§ YOUR ASSIGNMENT: Using the data below, print exactly the line with "G04 DipTrace 3.0.0.2*", the line with "output f1, f2, f3", and every line between them, but none of the pictures.

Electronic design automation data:

━━━━━━━━

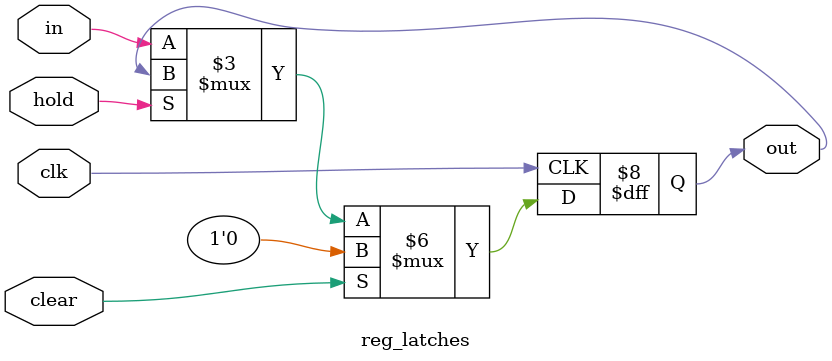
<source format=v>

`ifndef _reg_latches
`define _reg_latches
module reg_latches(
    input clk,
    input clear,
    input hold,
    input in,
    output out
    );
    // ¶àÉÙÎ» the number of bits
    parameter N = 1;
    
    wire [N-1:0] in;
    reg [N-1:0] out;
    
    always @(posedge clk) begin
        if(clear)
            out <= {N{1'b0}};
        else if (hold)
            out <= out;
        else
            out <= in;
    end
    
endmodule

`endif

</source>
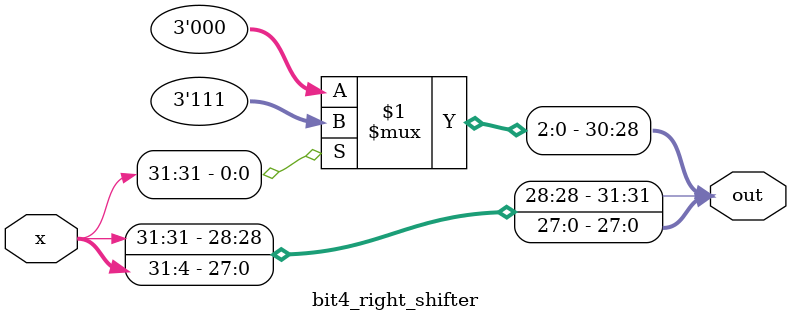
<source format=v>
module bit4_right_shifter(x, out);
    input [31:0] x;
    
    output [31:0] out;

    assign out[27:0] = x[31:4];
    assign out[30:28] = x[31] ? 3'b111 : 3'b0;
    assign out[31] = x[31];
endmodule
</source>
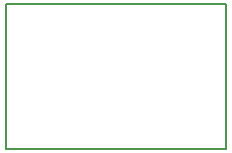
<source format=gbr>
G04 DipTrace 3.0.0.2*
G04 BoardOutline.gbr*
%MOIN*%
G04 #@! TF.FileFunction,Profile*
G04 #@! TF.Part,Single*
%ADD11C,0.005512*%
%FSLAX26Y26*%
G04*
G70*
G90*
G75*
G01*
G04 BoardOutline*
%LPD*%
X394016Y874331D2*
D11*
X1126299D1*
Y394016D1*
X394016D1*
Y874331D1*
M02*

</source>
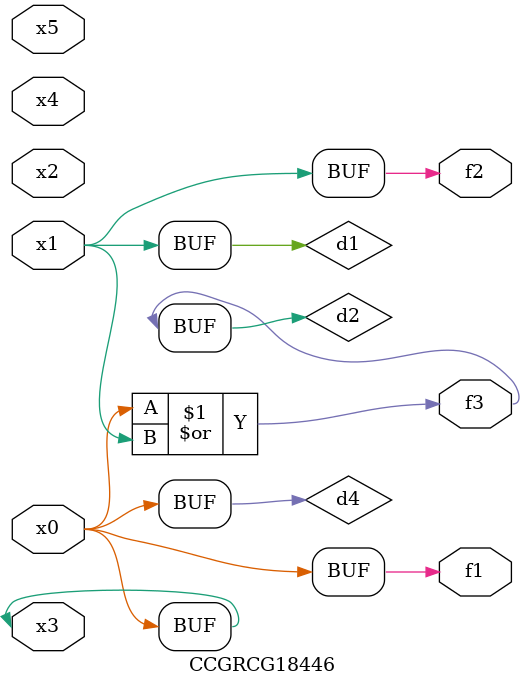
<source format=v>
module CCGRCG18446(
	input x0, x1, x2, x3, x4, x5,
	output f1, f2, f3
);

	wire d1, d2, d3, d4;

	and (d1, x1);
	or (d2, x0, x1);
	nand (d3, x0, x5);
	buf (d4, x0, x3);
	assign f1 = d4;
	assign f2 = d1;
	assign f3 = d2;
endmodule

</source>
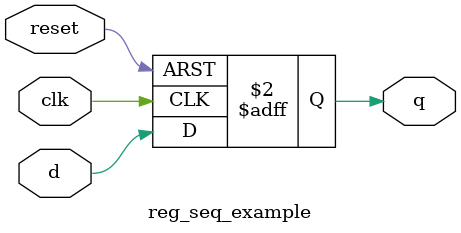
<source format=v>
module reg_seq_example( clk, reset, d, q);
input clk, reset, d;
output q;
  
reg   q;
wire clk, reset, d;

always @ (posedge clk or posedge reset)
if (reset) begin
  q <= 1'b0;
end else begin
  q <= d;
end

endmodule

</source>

━━━━━━━━

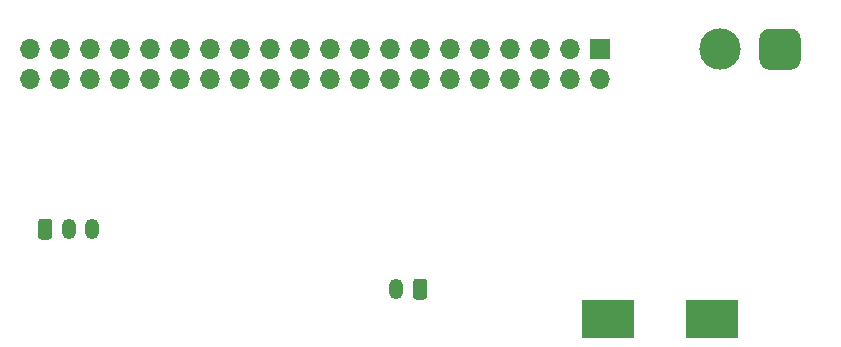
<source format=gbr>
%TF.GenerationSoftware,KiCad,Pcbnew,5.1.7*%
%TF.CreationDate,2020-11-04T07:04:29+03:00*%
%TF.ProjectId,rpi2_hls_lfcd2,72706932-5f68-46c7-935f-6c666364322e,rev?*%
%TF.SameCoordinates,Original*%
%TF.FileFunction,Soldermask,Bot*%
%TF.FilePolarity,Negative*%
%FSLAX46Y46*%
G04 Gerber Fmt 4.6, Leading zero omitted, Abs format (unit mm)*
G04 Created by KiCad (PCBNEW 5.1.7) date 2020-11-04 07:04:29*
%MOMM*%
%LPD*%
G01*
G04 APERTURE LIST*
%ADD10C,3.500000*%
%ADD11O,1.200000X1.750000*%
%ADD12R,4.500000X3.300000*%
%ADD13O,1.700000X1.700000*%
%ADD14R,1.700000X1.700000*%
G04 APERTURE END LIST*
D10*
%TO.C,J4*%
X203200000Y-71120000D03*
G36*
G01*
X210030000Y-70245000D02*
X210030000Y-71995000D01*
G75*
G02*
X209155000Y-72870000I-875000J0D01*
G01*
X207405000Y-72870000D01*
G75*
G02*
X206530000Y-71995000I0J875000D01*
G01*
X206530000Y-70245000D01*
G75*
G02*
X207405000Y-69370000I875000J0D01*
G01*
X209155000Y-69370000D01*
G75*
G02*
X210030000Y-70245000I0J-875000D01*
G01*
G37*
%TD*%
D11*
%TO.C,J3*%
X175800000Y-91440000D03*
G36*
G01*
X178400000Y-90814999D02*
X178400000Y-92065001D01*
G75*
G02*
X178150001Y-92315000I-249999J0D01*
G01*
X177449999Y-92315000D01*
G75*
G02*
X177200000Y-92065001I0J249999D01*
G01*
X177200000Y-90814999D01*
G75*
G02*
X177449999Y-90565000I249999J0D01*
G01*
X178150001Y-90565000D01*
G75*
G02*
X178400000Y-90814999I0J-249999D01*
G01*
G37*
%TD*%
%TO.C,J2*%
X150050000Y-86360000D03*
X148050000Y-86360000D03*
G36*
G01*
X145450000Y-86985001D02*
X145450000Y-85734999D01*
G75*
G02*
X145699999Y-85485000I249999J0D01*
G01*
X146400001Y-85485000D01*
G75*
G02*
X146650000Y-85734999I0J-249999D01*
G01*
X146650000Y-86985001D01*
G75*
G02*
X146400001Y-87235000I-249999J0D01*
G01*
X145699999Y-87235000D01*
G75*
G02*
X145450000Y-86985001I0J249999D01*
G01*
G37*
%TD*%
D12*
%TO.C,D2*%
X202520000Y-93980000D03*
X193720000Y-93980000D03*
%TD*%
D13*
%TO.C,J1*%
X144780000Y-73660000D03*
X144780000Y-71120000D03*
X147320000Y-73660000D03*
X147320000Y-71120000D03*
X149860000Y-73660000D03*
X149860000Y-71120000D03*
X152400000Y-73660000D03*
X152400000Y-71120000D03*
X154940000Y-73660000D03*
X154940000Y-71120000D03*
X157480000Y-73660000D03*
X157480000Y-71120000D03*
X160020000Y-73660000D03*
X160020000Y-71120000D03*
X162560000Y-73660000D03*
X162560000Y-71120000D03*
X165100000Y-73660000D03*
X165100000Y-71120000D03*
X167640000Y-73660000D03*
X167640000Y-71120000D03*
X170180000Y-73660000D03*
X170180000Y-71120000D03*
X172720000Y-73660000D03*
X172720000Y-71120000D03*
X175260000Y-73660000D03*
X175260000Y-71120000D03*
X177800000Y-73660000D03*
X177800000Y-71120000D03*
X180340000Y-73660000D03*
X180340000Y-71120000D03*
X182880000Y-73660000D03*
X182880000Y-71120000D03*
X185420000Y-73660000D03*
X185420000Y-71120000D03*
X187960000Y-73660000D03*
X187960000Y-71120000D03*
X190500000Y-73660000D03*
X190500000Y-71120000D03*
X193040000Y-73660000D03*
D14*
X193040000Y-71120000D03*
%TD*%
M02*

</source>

━━━━━━━━

§ RESPONSE:
G04 DipTrace 3.0.0.2*
G04 BoardOutline.gbr*
%MOIN*%
G04 #@! TF.FileFunction,Profile*
G04 #@! TF.Part,Single*
%ADD11C,0.005512*%
%FSLAX26Y26*%
G04*
G70*
G90*
G75*
G01*
G04 BoardOutline*
%LPD*%
X394016Y874331D2*
D11*
X1126299D1*
Y394016D1*
X394016D1*
Y874331D1*
M02*

</source>
<source format=v>
module CCGRCG18446(
	input x0, x1, x2, x3, x4, x5,
	output f1, f2, f3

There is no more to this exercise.